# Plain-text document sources
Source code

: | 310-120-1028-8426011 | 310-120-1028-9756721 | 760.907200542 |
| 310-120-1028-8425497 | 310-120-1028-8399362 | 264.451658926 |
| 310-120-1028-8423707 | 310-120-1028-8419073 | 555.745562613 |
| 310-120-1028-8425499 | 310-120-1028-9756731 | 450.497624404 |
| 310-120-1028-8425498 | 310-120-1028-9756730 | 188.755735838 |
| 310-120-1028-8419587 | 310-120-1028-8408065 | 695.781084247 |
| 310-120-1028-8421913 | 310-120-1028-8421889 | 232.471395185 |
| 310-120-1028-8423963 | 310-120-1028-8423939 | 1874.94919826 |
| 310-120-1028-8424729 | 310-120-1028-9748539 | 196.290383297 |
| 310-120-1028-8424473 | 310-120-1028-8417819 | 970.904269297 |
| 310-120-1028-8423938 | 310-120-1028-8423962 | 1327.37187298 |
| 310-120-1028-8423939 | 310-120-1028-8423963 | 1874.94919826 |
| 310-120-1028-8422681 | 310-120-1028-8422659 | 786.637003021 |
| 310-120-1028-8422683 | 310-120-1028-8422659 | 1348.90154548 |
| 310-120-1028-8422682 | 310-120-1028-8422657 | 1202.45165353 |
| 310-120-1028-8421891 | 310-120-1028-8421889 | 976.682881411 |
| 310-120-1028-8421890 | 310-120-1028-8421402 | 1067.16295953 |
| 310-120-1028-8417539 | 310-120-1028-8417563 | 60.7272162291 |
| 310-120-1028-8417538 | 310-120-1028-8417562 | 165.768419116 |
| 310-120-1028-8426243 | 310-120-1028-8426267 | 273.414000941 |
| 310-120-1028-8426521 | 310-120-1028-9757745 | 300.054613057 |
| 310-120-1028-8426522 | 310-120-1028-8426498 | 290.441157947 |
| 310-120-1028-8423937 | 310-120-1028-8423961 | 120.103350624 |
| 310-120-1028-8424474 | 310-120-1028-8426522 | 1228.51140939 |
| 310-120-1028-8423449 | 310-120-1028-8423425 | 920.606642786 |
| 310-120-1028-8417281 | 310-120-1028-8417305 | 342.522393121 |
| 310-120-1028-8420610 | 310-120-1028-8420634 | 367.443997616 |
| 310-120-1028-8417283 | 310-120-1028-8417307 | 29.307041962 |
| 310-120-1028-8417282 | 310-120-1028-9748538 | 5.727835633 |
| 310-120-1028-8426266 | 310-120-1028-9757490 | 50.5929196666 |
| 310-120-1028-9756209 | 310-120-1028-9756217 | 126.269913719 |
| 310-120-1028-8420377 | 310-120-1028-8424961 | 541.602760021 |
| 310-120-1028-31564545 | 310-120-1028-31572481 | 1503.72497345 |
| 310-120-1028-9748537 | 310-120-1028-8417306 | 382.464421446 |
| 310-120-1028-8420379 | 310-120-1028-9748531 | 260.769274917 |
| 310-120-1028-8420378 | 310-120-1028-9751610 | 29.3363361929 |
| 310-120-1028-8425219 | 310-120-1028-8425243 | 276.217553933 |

# TASK BRIEF
Only the lines from the one with "310-120-1028-8417307 | 29.307041962 |" through the end of the data should be printed, each exactly as it appears.

# YOUR SOLUTION
| 310-120-1028-8417283 | 310-120-1028-8417307 | 29.307041962 |
| 310-120-1028-8417282 | 310-120-1028-9748538 | 5.727835633 |
| 310-120-1028-8426266 | 310-120-1028-9757490 | 50.5929196666 |
| 310-120-1028-9756209 | 310-120-1028-9756217 | 126.269913719 |
| 310-120-1028-8420377 | 310-120-1028-8424961 | 541.602760021 |
| 310-120-1028-31564545 | 310-120-1028-31572481 | 1503.72497345 |
| 310-120-1028-9748537 | 310-120-1028-8417306 | 382.464421446 |
| 310-120-1028-8420379 | 310-120-1028-9748531 | 260.769274917 |
| 310-120-1028-8420378 | 310-120-1028-9751610 | 29.3363361929 |
| 310-120-1028-8425219 | 310-120-1028-8425243 | 276.217553933 |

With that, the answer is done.